Sameer Hyderali Panjwani - Director of Exploration and Production Research
Okay. And then I think there was a question earlier about the, I guess, the spacing design you used on these Delaware wells. Wanted to confirm that kind of a similar answer that spacings that the WildHorse used kind of a standard completion design, just appropriately compare them to the offset well.
Gary A. Newberry - Senior VP & COO
No, it was very comparable to it. It's an apples-to-apples comparison.
Operator
The next question is from Jeanine Wai of Citigroup.
Jeanine Wai - Former VP & Senior Analyst
In terms of the efficiency rate of change in 2018, you provided some great details on the drilling side in the Delaware, and I think you mentioned that the second Schlumberger crew was doing very well. And apologies if I missed this, but can you go into more detail on the completion side of things in both the Midland and the Delaware? Specifically, if you could quantify where you are now versus say, I don't know, 3Q or 4Q last year on whatever metric you use internally to judge yourself, so whether that's stages per day or [pound sum] per day or foot or anything.

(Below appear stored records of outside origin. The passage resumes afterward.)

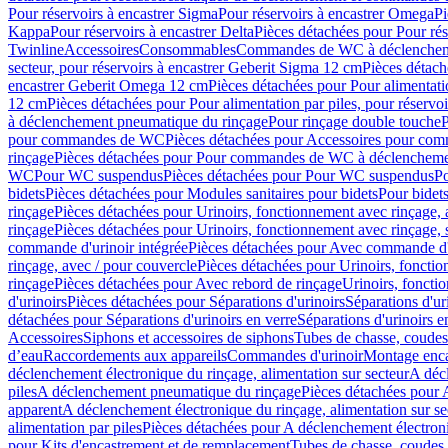
Pour réservoirs à encastrer Sigma
Pour réservoirs à encastrer Omega
Pi
Kappa
Pour réservoirs à encastrer Delta
Pièces détachées pour Pour rés
Twinline
Accessoires
Consommables
Commandes de WC à déclenchemen
secteur, pour réservoirs à encastrer Geberit Sigma 12 cm
Pièces détach
encastrer Geberit Omega 12 cm
Pièces détachées pour Pour alimentati
12 cm
Pièces détachées pour Pour alimentation par piles, pour réservo
à déclenchement pneumatique du rinçage
Pour rinçage double touche
P
pour commandes de WC
Pièces détachées pour Accessoires pour c
rinçage
Pièces détachées pour Pour commandes de WC à déclenchemen
WC
Pour WC suspendus
Pièces détachées pour Pour WC suspendus
P
bidets
Pièces détachées pour Modules sanitaires pour bidets
Pour bidets
rinçage
Pièces détachées pour Urinoirs, fonctionnement avec rinçage, 
rinçage
Pièces détachées pour Urinoirs, fonctionnement avec rinçage, 
commande d'urinoir intégrée
Pièces détachées pour Avec commande d'u
rinçage, avec / pour couvercle
Pièces détachées pour Urinoirs, fonctio
rinçage
Pièces détachées pour Avec rebord de rinçage
Urinoirs, foncti
d'urinoirs
Pièces détachées pour Séparations d'urinoirs
Séparations d'ur
détachées pour Séparations d'urinoirs en verre
Séparations d'urinoirs e
Accessoires
Siphons et accessoires de siphons
Tubes de chasse, coudes
d’eau
Raccordements aux appareils
Commandes d'urinoir
Montage enca
déclenchement électronique du rinçage, alimentation sur secteur
A décl
piles
A déclenchement pneumatique du rinçage
Pièces détachées pour
apparent
A déclenchement électronique du rinçage, alimentation sur se
alimentation par piles
Pièces détachées pour A déclenchement électroni
pour Kits d'encastrement et de remplacement
Tubes de chasse, coudes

Gary A. Newberry - Senior VP & COO
Jeanine, we're constantly looking at how we can improve overall cycle time from drilling through completions. And we're very pleased with the level of efficiency we get, especially on multi-well pad development and doing zipper fracs on these crews today as focused as they are on efficiency. We only get better each and every day. And so in the Midland Basin, where we've got a strong track record of wells as we're doing multi-well pads, we're continuing to improve cycle times on stages per day or lateral feet per day and we'll continue to do that. It's really focused on getting the right team of people, and that's why we really like this whole relationship between frac crews, wireline crews, pump down crews, all the logistical challenges around getting profit to the location, that last-mile delivery. That all matters when it comes down to measuring cycle time for wells. And of course, the quicker we do that, the more -- the faster we move oil production forward. The new crew, it's got some growing pains with it, but it's not quite where the existing crew is. But the relationship we have now, they're comparing themselves with each. They're comparing themselves with themselves. So Schlumberger understands what our expectations are. They've set the bar pretty high with the first crew, and they're committed to getting the second crew to the same level of efficiency. It will take them a couple of wells, a couple of pads, but we're happy with where they got started.
Operator
There are no other questions at this time. This concludes our question-and-answer session. I would like to turn the conference back over to Joe Gatto for closing remarks.
Joseph C. Gatto - President, CEO & Director
Thank you, and thanks, everyone, for thoughtful questions and for joining us this morning, and we'll look forward to talking again soon. Thanks.
Operator
The conference has now concluded. A replay of this event will be available for 1 year on the company's website. Thank you for attending today's presentation. You may now disconnect.